The British company employed sepoys--European-trained and European-led Indian soldiers--to protect its trade, but local rulers
sought their services to settle scores in regional power struggles. South India witnessed the first open confrontation between
the British and the French, whose forces were led by Robert Clive and François Dupleix, respectively. Both companies desired to
place their own candidate as the nawab, or ruler, of Arcot, the area around Madras. At the end of a protracted struggle between
1744 and 1763, when the Peace of Paris was signed, the British gained an upper hand over the French and installed their man in
power, supporting him further with arms and lending large sums as well. The French and the British also backed different factions
in the succession struggle for Mughal viceroyalty in Bengal, but Clive intervened successfully and defeated Nawab Siraj-ud-daula
in the Battle of Plassey (Palashi, about 150 kilometers north of Calcutta) in 1757. Clive found help from a combination of vested
interests that opposed the existing nawab: disgruntled soldiers, landholders, and influential merchants whose commercial profits
were closely linked to British fortunes.
Later, Clive defeated the Mughal forces at Buxar (Baksar, west of Patna in Bihar) in 1765, and the Mughal emperor (Shah Alam, r. 1759-1806) conferred on the company administrative rights over Bengal, Bihar, and Orissa, a region
of roughly 25 million people with an annual revenue of 40 million rupees (for current value of the rupee). The imperial grant
virtually established the company as a sovereign power, and Clive became the first British governor of Bengal.
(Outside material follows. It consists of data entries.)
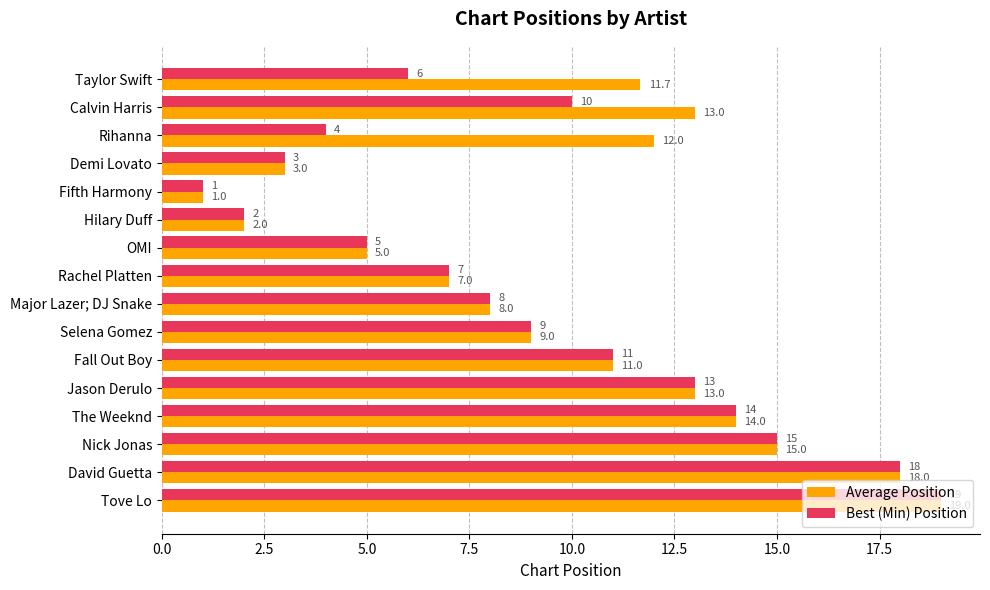

What is the average value of the Average Position series?

10.1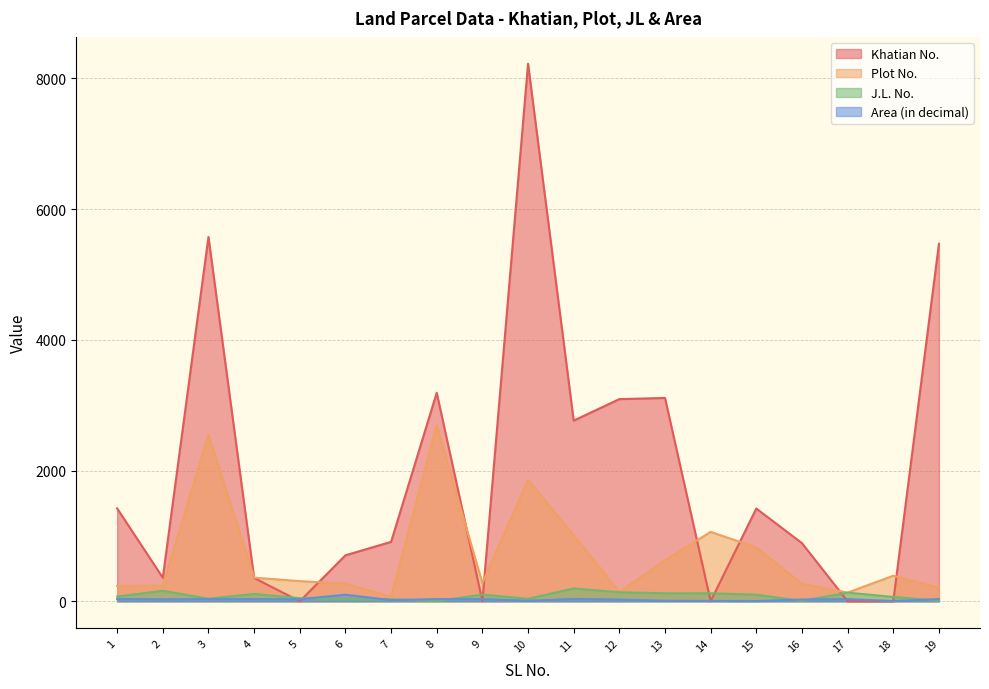

Rank the series by their maximum value, from lowest to highest.

Area (in decimal), J.L. No., Plot No., Khatian No.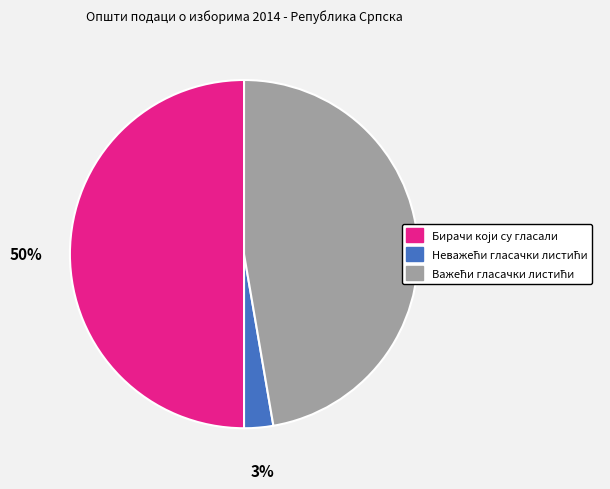

To the nearest percent, what is the average slice percentage?

33%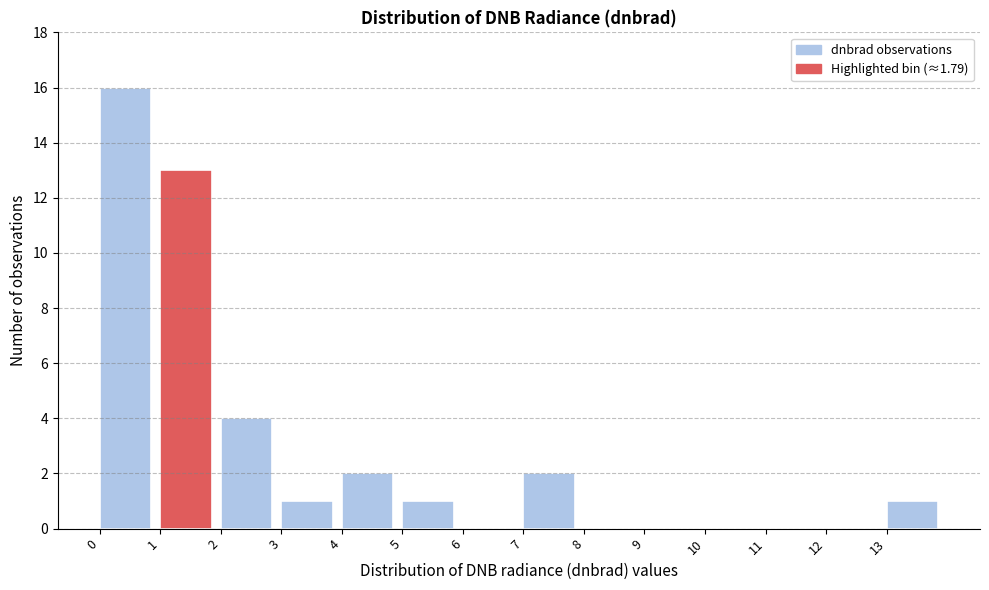

How tall is the bar that spans 0 to 1 on the x-axis? The values are not printed on the chart, so give them approximately, as read against the axis.

16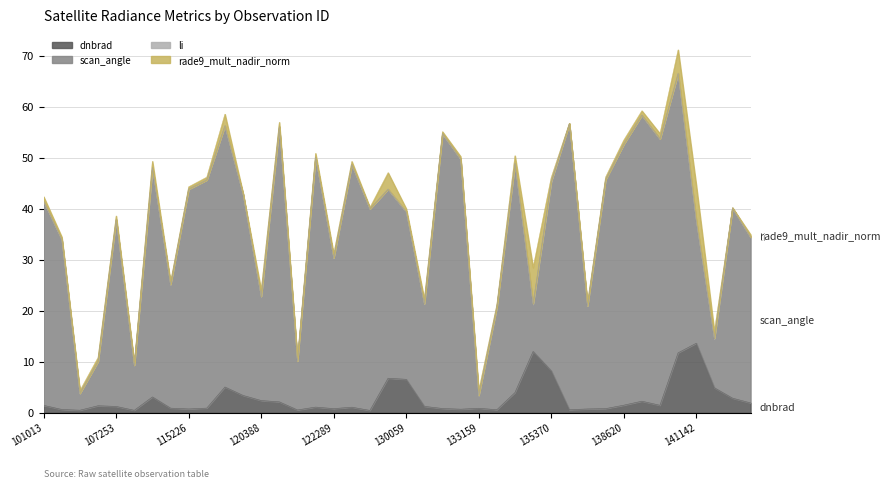

How many lines are shown in the chart?

4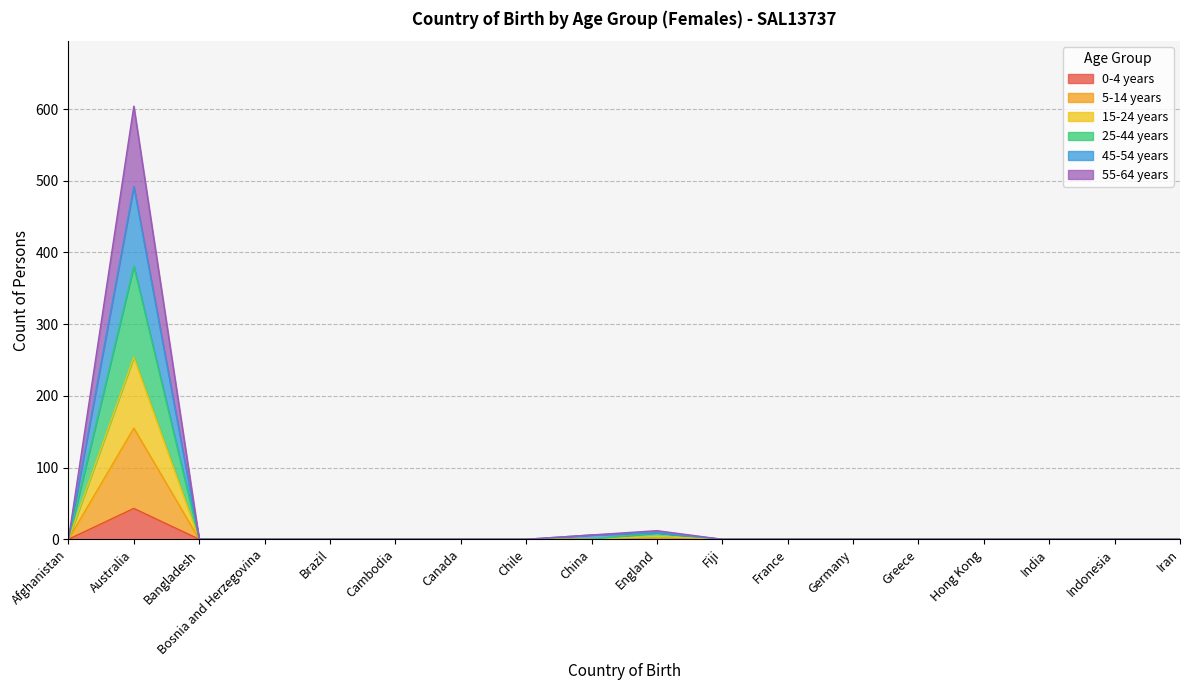

How many lines are shown in the chart?

6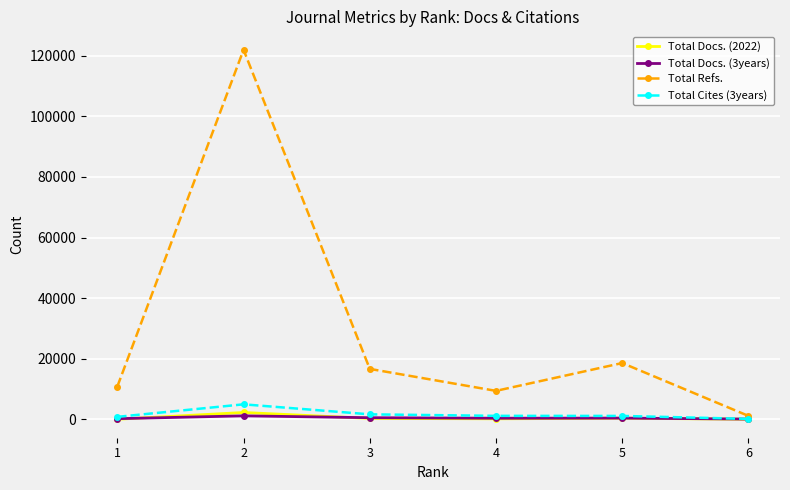

The value of Total Refs. at 5 is 18575. True or false?

True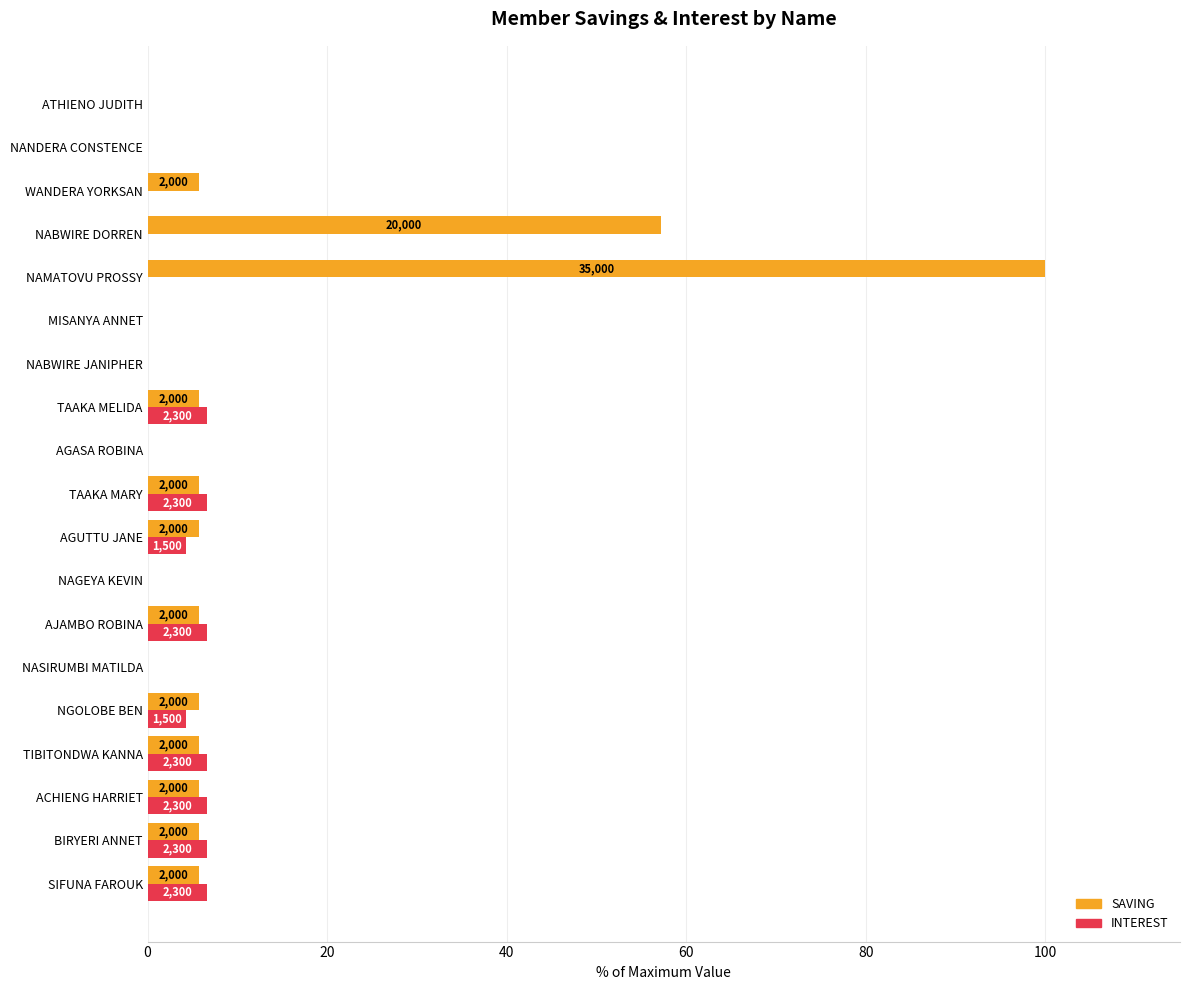

Reading right to left, list all the values displayed in this chart.

SAVING: 0.0	0.0	5.7	57.1	100.0	0.0	0.0	5.7	0.0	5.7	5.7	0.0	5.7	0.0	5.7	5.7	5.7	5.7	5.7
INTEREST: 0.0	0.0	0.0	0.0	0.0	0.0	0.0	6.6	0.0	6.6	4.3	0.0	6.6	0.0	4.3	6.6	6.6	6.6	6.6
Besides the presence of the Portuguese, Dutch, British, and French, there were two lesser but noteworthy colonial groups.
Danish entrepreneurs established themselves at several ports on the Malabar and
Coromandel coasts, in the vicinity of Calcutta and inland at Patna between 1695 and 1740. Austrian enterprises were set up in the
1720s on the vicinity of Surat in modern-day southeastern Gujarat. As with the other non-British enterprises, the Danish and
Austrian enclaves were taken over by the British between 1765 and 1815.